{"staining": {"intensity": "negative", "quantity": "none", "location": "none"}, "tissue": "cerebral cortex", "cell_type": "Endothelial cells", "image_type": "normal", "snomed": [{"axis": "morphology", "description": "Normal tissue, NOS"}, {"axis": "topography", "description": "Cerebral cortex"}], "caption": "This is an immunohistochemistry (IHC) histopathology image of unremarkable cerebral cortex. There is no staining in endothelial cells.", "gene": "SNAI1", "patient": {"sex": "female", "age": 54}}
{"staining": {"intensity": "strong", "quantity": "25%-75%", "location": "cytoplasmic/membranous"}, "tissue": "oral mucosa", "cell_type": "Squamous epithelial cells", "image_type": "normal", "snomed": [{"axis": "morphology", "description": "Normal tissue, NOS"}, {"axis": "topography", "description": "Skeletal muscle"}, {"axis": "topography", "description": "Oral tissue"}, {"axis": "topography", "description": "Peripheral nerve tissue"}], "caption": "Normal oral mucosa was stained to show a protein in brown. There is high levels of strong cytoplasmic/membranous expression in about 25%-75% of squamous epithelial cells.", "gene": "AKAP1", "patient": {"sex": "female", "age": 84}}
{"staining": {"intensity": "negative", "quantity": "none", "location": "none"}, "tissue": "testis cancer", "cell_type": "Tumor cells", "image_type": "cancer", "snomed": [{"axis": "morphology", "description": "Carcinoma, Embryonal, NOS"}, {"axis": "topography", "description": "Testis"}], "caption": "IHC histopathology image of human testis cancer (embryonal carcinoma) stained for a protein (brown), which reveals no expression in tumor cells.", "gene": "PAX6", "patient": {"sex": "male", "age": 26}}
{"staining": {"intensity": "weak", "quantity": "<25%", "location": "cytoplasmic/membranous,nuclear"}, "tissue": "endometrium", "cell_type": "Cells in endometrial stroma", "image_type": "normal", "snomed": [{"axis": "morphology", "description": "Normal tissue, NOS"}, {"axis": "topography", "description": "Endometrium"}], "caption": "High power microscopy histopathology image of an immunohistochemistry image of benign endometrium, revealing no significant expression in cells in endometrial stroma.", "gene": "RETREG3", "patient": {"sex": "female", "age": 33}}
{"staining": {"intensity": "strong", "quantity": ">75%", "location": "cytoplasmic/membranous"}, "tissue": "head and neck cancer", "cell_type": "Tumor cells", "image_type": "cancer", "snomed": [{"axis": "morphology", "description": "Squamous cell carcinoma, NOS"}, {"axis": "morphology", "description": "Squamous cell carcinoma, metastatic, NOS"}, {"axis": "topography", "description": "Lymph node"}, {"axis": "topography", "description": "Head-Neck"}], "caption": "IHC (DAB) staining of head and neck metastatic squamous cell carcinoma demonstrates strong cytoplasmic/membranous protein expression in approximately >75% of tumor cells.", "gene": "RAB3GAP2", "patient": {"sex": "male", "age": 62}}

YOUR GOAL:
Your task is to output all of the data above word for word.

FINISHED EXERCISE:
{"staining": {"intensity": "negative", "quantity": "none", "location": "none"}, "tissue": "cerebral cortex", "cell_type": "Endothelial cells", "image_type": "normal", "snomed": [{"axis": "morphology", "description": "Normal tissue, NOS"}, {"axis": "topography", "description": "Cerebral cortex"}], "caption": "This is an immunohistochemistry (IHC) histopathology image of unremarkable cerebral cortex. There is no staining in endothelial cells.", "gene": "SNAI1", "patient": {"sex": "female", "age": 54}}
{"staining": {"intensity": "strong", "quantity": "25%-75%", "location": "cytoplasmic/membranous"}, "tissue": "oral mucosa", "cell_type": "Squamous epithelial cells", "image_type": "normal", "snomed": [{"axis": "morphology", "description": "Normal tissue, NOS"}, {"axis": "topography", "description": "Skeletal muscle"}, {"axis": "topography", "description": "Oral tissue"}, {"axis": "topography", "description": "Peripheral nerve tissue"}], "caption": "Normal oral mucosa was stained to show a protein in brown. There is high levels of strong cytoplasmic/membranous expression in about 25%-75% of squamous epithelial cells.", "gene": "AKAP1", "patient": {"sex": "female", "age": 84}}
{"staining": {"intensity": "negative", "quantity": "none", "location": "none"}, "tissue": "testis cancer", "cell_type": "Tumor cells", "image_type": "cancer", "snomed": [{"axis": "morphology", "description": "Carcinoma, Embryonal, NOS"}, {"axis": "topography", "description": "Testis"}], "caption": "IHC histopathology image of human testis cancer (embryonal carcinoma) stained for a protein (brown), which reveals no expression in tumor cells.", "gene": "PAX6", "patient": {"sex": "male", "age": 26}}
{"staining": {"intensity": "weak", "quantity": "<25%", "location": "cytoplasmic/membranous,nuclear"}, "tissue": "endometrium", "cell_type": "Cells in endometrial stroma", "image_type": "normal", "snomed": [{"axis": "morphology", "description": "Normal tissue, NOS"}, {"axis": "topography", "description": "Endometrium"}], "caption": "High power microscopy histopathology image of an immunohistochemistry image of benign endometrium, revealing no significant expression in cells in endometrial stroma.", "gene": "RETREG3", "patient": {"sex": "female", "age": 33}}
{"staining": {"intensity": "strong", "quantity": ">75%", "location": "cytoplasmic/membranous"}, "tissue": "head and neck cancer", "cell_type": "Tumor cells", "image_type": "cancer", "snomed": [{"axis": "morphology", "description": "Squamous cell carcinoma, NOS"}, {"axis": "morphology", "description": "Squamous cell carcinoma, metastatic, NOS"}, {"axis": "topography", "description": "Lymph node"}, {"axis": "topography", "description": "Head-Neck"}], "caption": "IHC (DAB) staining of head and neck metastatic squamous cell carcinoma demonstrates strong cytoplasmic/membranous protein expression in approximately >75% of tumor cells.", "gene": "RAB3GAP2", "patient": {"sex": "male", "age": 62}}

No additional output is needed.